Gim ini menampilkan dirinya sebagai sebuah buku, dengan setiap bab berisi lima level dengan tema serupa.

Bahkan beberapa tujuan opsional yang tersebar di seluruh levelnya tidak menambah banyak kerumitan pada permainan, karena mereka sering menugaskan Anda hanya dengan mengutak-atik beberapa hal untuk mendapatkan hasil yang sedikit berbeda. Tantangan-tantangan ini sering kali mencakup hal-hal seperti menyelesaikan cerita dalam jumlah bingkai tertentu atau tanpa menggunakan karakter tertentu, namun sangat sederhana sehingga biasanya Anda dapat menjatuhkannya saat pertama kali memecahkan teka-teki. Tentu, itu cukup lucu untuk melihat beberapa perbedaan ini dimainkan, tetapi itu juga membuat saya berharap permainan menawarkan lebih banyak ruang untuk kreativitas – bank variabel yang lebih besar untuk dimainkan dan lebih banyak opsi tentang cara mencapai tujuan akhir level. .

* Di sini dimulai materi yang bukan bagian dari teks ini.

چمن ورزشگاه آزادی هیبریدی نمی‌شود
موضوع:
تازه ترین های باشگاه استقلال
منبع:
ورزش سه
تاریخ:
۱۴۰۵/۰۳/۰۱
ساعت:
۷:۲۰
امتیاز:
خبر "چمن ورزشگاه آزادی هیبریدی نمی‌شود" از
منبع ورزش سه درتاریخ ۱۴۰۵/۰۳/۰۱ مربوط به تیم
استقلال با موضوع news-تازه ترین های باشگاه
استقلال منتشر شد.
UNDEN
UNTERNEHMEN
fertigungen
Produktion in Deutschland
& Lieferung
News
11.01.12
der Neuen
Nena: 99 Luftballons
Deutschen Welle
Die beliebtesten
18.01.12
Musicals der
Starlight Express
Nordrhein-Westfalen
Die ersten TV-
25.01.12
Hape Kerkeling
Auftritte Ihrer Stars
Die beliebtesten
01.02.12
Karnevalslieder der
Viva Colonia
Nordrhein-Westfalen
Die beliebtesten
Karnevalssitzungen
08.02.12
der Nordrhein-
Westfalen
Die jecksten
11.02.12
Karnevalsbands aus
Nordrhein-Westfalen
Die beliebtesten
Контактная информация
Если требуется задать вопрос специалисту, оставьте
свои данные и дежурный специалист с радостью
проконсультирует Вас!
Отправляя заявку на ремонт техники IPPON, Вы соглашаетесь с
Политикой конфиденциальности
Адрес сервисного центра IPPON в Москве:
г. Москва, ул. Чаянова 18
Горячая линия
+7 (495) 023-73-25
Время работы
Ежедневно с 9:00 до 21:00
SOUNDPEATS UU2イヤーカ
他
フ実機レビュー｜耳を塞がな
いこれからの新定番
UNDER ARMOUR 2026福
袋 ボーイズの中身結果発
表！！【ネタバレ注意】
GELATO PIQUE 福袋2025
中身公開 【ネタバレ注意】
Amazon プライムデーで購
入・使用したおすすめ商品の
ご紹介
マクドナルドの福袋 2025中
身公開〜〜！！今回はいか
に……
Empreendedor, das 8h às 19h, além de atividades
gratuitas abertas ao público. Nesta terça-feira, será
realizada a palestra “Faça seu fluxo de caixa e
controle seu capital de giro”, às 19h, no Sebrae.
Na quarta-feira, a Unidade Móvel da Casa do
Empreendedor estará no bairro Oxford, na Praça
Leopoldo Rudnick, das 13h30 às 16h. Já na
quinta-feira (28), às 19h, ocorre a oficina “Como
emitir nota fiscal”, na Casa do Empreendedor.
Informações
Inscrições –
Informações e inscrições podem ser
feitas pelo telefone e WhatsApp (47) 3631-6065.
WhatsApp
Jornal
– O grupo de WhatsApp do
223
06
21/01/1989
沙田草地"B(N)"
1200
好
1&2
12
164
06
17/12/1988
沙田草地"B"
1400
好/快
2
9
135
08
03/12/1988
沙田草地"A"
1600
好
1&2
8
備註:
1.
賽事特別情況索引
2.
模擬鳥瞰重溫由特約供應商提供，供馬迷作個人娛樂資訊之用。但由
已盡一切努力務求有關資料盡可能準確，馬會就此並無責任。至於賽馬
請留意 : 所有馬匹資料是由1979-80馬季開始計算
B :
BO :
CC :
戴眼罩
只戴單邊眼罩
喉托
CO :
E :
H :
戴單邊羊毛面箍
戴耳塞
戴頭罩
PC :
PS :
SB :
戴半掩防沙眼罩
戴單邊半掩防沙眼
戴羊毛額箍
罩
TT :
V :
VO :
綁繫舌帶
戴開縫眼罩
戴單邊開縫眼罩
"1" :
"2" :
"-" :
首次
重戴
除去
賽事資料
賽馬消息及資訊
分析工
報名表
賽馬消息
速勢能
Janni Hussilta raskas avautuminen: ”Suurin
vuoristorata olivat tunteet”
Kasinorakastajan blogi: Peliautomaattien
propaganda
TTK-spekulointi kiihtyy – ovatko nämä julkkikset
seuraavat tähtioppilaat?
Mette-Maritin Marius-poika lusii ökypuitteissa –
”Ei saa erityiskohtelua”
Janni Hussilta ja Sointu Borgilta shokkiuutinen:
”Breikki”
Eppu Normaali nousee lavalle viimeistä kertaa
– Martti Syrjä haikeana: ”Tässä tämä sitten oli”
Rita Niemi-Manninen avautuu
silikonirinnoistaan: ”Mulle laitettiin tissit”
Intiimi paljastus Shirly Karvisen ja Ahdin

Pendongeng membuat frustrasi karena tidak pernah terasa seolah-olah Anda benar-benar memecahkan teka-teki atau membuat cerita Anda sendiri. Sebaliknya, Anda mencoba menyusun cerita persis yang diharapkan game dari Anda. Meskipun ada beberapa level di mana Anda dapat mencapai akhir yang memuaskan dengan berbagai cara, ini terasa sedikit dan jarang. Pada akhirnya, semua masalah ini menghambat pengalaman, mereduksinya menjadi konsep kreatif yang terasa tidak terpenuhi. Ini juga menghilangkan replayability yang mungkin dimiliki game, karena setelah Anda memainkan level, tidak ada gunanya mencoba menemukan solusi yang berbeda dan mencapai hasil baru.

Sebagai seseorang yang menyukai dongeng dan telah menghabiskan beberapa jam dalam permainan puzzle kreatif seperti Scribblenauts, saya senang dengan prospek bermain Pendongeng. Sayangnya, pengalaman itu mengecewakan. Meskipun konsepnya menarik, gim ini pada akhirnya terasa terbatas — tertahan oleh teka-teki sederhana dan kurangnya kebebasan berkreasi.